*Extracted text*.
They claim women’s moral authority, clinging to the fundamental belief in the primacy of conscience. “God gave us free will,” explained the late Sister Margaret Ellen Traxler, a signer of Catholics for a Free Choice’s 1984 petition, published in the New York Times, calling for dialogue in the church on abortion. “Free will is guided by conscience…. A woman will answer to God for one thing: Has she followed her conscience?… It’s nobody’s right to tell her what her conscience said to her.”
Some of this is strange (the Church doesn’t think Mary was strong or that Eve was human?), but the problems are simply obvious. “How many of the women affiliated with LCWR, NETWORK or the Catholic Health Association accept these and other tenets of feminist theology is unknown”, Bonavoglia writes. “But the groups’ joint efforts to push policies that they believe represent Catholic social teaching, as well as their individual interactions, indicate mutual respect.” Further examples of affinity are given, including Johnson headlining a LCWR event in 2008. Bonavoglia highlights Sister Laurie Brink’s keynote address at the 2007 LCWR conference, which called into question the centrality of Christ, the nature of the Church, and the ordained priesthood (see my August 18, 2009, post, “Transparency, Creativity, and Heresy” on Insight Scoop). Bonavoglia approves, of course, and lets loose this ferocious swipe at Church leadership:
The CDF took those observations as a “cry for help”—specifically, from an all-male cadre of hierarchs who still cannot summon the leadership to condemn the real sinners in their midst and who failed miserably to protect the children in their care from sodomy, rape and their own indifference.
Never mind that the Church, in the past decade, has done more than any large institution to fight, expose, and eliminate child abuse and molestation—so much so that some non-Catholics are pointing to the Church as an example to emulate when it comes to the protection of youth in public schools. In any case, the narrative here is quite clear: feminist theologians and women religious under their influence are not only pro-woman, but are on the cutting edge of spiritual evolution and enlightenment, while orthodox Catholicism is all about power, coercion, fear, and suppression:
In the church today, those voices for social change are loud and unrelenting. And they are everywhere—in the pews, in the public square and deep in the hearts of the sojourners among us.
There is nothing the hierarchy can do about that: you can’t stop an echo.
The sad truth is that the echo has been coming from the empty halls of dying convents (or apartments, as the case often is), and from within the deep ravines of navel-gazing forms of feminist theology. Echoes indicate emptiness and distance; in this case, the distance between the LCWR leadership and the Church’s doctrine. Still, I appreciate Bonavoglia’s piece because it is honest about its premises and about the intentions of the radical feminism that has so infested the Church over the past half century. It also highlights the unsolvable problem faced by those who claim there are no real problems within the LCWR or many orders: the facts and the feminists say otherwise, loud and clear.

*Entries supplied*.

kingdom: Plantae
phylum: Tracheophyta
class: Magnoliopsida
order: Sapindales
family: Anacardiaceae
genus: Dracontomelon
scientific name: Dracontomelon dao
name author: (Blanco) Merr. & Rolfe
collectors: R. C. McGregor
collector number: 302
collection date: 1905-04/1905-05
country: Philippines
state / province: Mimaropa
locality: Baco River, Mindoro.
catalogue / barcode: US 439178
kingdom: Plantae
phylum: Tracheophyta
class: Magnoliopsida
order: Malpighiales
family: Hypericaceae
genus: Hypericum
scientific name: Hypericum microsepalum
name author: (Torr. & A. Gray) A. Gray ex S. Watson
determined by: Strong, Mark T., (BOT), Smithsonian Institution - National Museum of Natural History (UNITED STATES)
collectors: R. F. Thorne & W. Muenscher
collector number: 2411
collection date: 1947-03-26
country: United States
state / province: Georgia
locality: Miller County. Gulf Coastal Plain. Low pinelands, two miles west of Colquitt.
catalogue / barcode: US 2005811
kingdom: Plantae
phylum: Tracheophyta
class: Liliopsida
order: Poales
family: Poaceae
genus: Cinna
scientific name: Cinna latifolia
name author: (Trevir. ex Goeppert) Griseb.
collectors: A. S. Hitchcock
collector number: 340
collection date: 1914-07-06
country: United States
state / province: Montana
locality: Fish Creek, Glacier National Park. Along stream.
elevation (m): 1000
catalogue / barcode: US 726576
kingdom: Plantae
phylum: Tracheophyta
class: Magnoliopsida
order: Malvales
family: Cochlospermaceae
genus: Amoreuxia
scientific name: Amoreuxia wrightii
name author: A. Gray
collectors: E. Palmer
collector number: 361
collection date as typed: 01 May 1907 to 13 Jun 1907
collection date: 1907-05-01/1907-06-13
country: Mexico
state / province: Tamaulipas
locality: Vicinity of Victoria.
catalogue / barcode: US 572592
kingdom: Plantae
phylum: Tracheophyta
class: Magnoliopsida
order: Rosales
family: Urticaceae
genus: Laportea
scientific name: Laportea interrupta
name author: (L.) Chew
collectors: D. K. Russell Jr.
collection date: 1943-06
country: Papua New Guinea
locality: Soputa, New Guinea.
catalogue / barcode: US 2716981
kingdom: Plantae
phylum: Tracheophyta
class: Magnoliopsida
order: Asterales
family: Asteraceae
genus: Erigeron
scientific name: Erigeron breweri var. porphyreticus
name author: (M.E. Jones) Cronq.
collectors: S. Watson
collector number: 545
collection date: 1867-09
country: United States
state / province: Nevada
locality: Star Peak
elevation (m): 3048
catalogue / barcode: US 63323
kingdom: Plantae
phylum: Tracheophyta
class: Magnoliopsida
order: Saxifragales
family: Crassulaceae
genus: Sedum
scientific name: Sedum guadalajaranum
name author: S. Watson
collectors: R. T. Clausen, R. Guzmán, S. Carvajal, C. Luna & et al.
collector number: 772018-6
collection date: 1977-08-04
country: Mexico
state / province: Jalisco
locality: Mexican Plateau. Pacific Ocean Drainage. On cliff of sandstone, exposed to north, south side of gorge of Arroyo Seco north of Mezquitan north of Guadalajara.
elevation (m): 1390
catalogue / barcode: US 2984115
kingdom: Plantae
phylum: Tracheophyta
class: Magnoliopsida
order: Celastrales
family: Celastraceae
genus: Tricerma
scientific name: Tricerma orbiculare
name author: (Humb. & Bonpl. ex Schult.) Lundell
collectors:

*Task item*. In the commentary on Bonavoglia's piece, who gave the keynote address at the 2007 LCWR conference?

*Response to this task*. Sister Laurie Brink